What the exercise asks
From the entries that follow, copy each line containing the word "should".

Extracted records:

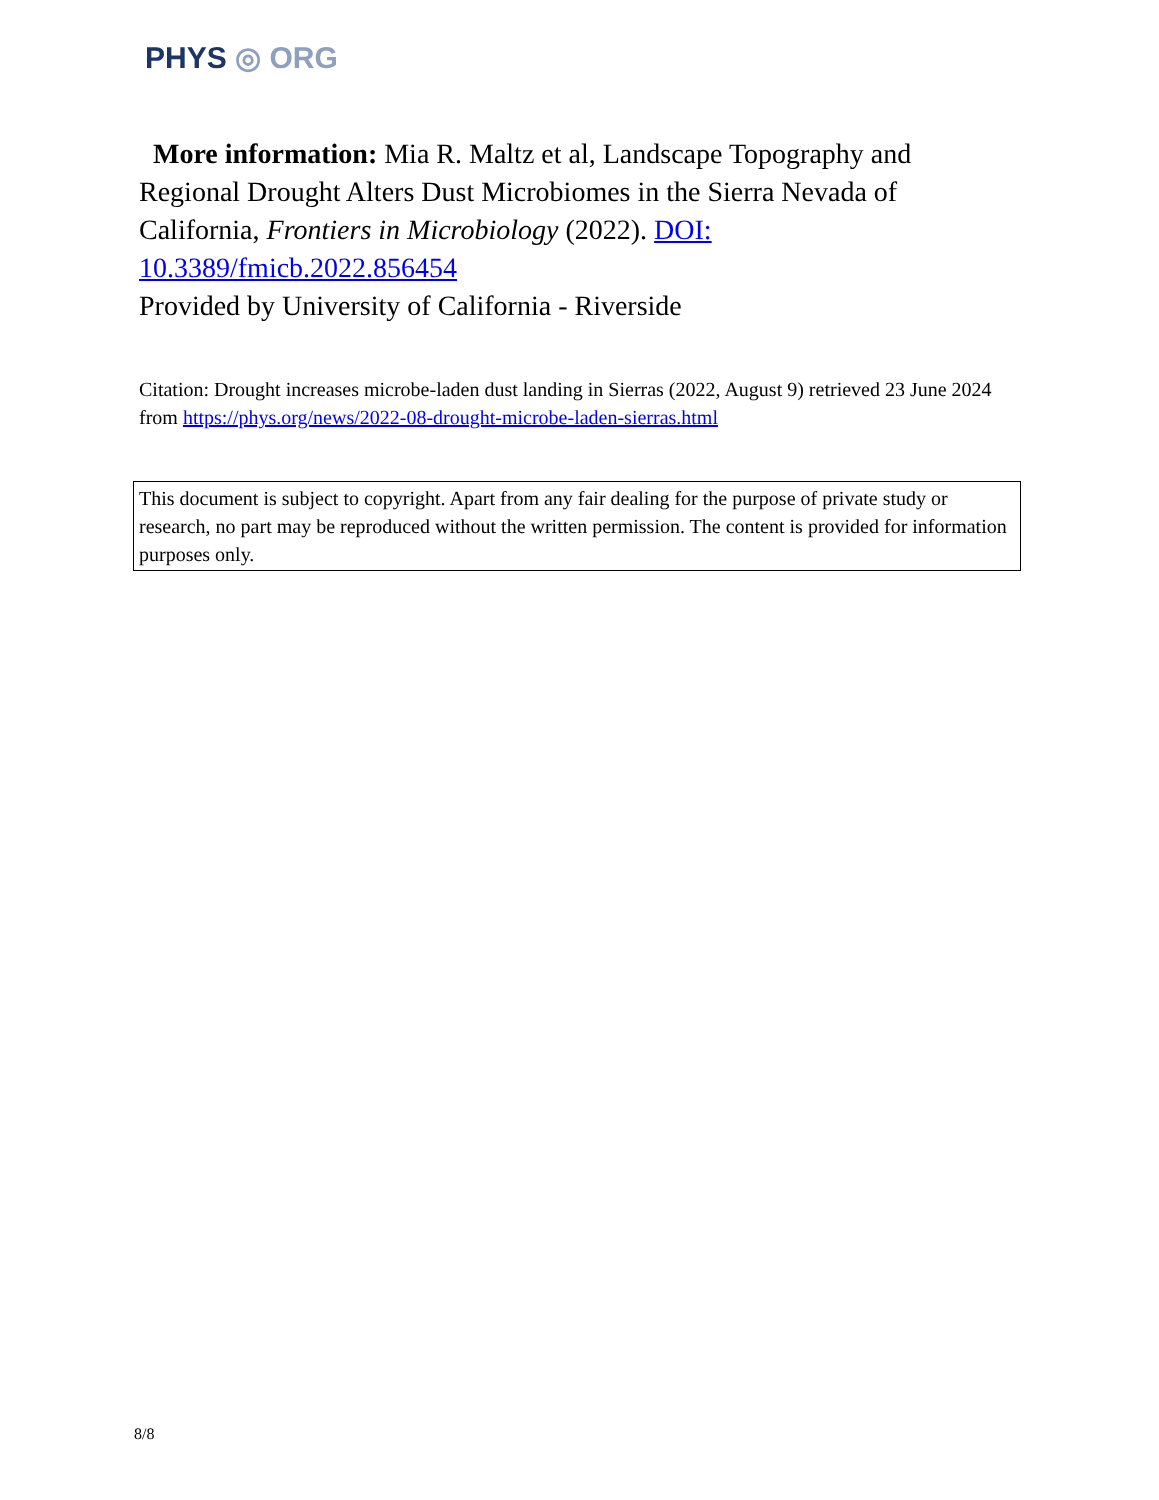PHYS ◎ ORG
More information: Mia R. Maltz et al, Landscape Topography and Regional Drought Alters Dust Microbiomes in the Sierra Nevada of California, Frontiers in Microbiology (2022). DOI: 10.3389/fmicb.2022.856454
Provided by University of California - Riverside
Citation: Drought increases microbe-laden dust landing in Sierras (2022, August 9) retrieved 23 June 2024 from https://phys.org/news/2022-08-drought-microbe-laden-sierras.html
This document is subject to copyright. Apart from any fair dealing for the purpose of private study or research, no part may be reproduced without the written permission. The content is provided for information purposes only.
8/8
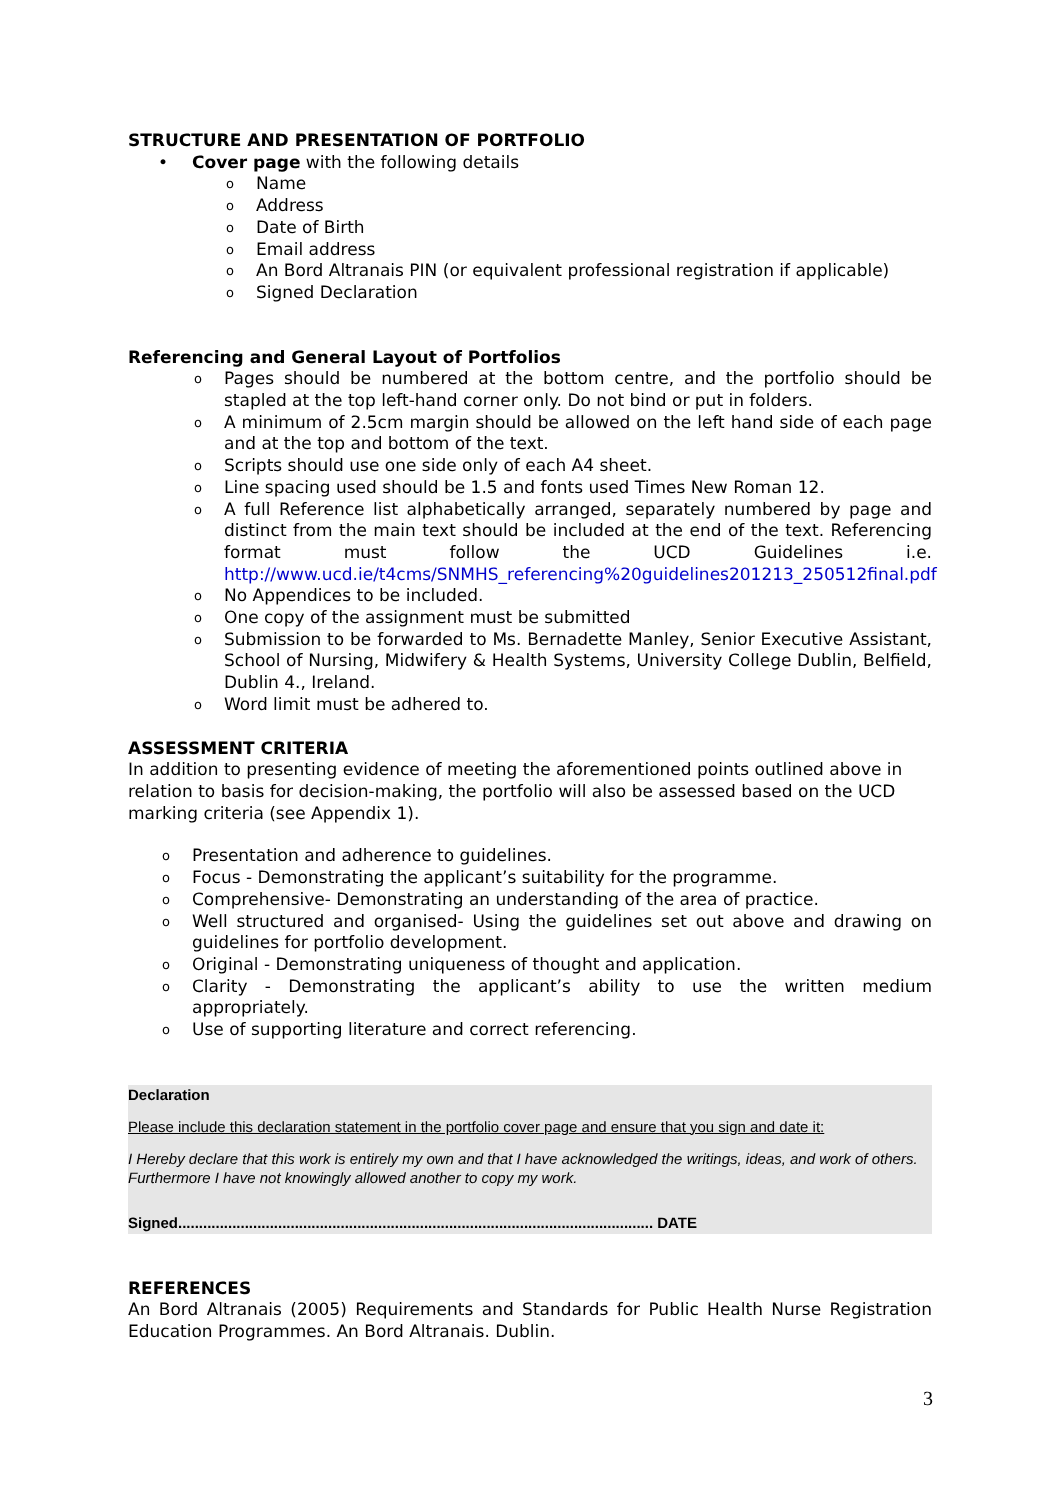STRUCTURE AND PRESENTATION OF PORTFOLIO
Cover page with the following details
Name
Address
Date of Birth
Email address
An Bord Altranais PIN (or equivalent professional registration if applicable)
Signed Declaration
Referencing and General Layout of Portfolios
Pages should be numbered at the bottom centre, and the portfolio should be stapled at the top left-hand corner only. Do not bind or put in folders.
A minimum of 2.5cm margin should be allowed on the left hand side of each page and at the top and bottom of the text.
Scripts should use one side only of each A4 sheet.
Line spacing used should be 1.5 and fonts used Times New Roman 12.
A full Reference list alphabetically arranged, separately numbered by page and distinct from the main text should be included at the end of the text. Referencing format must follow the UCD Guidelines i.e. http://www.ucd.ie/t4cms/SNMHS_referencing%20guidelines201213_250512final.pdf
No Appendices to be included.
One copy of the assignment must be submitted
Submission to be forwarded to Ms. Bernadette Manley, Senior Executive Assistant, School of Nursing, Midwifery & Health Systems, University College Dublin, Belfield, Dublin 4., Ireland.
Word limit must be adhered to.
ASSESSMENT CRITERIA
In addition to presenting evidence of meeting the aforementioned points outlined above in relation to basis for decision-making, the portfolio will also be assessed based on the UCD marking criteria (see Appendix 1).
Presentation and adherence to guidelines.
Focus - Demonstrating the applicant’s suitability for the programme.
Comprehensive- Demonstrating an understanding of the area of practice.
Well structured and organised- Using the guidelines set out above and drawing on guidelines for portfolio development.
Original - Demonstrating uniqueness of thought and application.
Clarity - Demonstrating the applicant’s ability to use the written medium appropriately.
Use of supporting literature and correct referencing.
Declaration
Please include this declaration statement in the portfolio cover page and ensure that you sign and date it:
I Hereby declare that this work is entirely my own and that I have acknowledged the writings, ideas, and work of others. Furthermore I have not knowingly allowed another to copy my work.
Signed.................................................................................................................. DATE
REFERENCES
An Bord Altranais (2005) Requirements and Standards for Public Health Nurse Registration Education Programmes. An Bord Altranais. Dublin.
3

Solution to this exercise
Pages should be numbered at the bottom centre, and the portfolio should be stapled at the top left-hand corner only. Do not bind or put in folders.
A minimum of 2.5cm margin should be allowed on the left hand side of each page and at the top and bottom of the text.
Scripts should use one side only of each A4 sheet.
Line spacing used should be 1.5 and fonts used Times New Roman 12.
A full Reference list alphabetically arranged, separately numbered by page and distinct from the main text should be included at the end of the text. Referencing format must follow the UCD Guidelines i.e. http://www.ucd.ie/t4cms/SNMHS_referencing%20guidelines201213_250512final.pdf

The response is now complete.